Ecko wrapped a hand round the hard edges of
Lugan’s lighter and they entered the cathedral together.
* * *
A blazing pillar, a conduit of flame.
Even from as far away as the huge building’s centre, it seared his face like an incinerator, blinded his heatseeker to an almost-white magnesium flare. His anti-daz kicked, he checked, left and right. The ranks of rotted stone statues were all too familiar and he so knew they’d come lumbering to life. There was a faint, sullen glow to their eyes, to the lines of their grey stone – as if they drew strength from the fire ahead of them.
The bastard had an army, mustered in ranks and waiting for the call to action.
Great.
Odds of getting outta this alive? Right now, about 00.0-fucking-2%
“Was this the point?” Ecko’s soft rasp was aimed at the flatscreen he couldn’t see, his watchers, his judges.
Ahead of him, Triqueta was a shadow against the firelight.
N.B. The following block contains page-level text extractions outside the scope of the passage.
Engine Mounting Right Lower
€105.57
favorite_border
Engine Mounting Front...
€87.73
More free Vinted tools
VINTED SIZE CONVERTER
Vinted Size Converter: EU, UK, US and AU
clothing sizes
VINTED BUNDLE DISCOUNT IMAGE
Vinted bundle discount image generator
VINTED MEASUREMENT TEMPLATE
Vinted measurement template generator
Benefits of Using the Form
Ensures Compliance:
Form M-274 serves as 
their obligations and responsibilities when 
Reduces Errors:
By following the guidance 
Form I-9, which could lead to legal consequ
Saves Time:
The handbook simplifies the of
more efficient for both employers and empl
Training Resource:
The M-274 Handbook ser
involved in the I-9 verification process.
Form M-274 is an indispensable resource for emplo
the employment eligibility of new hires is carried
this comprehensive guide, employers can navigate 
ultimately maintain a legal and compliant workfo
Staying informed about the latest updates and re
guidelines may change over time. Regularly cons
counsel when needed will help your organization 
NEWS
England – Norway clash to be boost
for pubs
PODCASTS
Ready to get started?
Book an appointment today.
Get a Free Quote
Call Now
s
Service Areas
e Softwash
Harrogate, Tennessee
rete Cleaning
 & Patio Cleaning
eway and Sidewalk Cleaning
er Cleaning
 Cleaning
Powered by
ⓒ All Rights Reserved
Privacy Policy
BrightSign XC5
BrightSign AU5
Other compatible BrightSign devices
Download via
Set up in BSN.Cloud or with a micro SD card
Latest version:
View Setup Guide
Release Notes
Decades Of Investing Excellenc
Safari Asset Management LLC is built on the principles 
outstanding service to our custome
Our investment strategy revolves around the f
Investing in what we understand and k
“Face the Big Bad Boss with no kit, no weapons, no adrenaline? In London, I could take this out in three minutes flat. And you fucking know it!”
He raised his voice, added his challenge to hers.
“Show us whatcha got, Maugie. I’m the last person in the world you’re gonna scare with fireworks.”
There was no response. The statues didn’t move.
Ecko snorted. Ahead of him, the massive blaze seemed to shift with a life of its own. Its light danced from the walls.
And it was beautiful.
Fire raining from the sky.
His attention compelled, he found himself addressing his questions towards it.
“What’re you teachin’ me here – teamwork, humility, resource?” His voice scraped like a handful of pebbles. “Do I triumph over Evil with wit and sticky tape – ?”
“Who’re you talking to?” Triq dropped back beside him.
“Keep moving.” Redlock muffled a cough with the back of his hand.
They walked forwards, the blaze on their faces, the ranks of silent, stone soldiers to either side.
Triqueta muttered, “We’re going to get jumped any second...”
But Ecko barely heard her. The pillar of flame was still growing – reaching almost to the cavern roof. This close, it was too hot to look at, yet it pulled his oculars as hard as it pulled the compass in his pouch.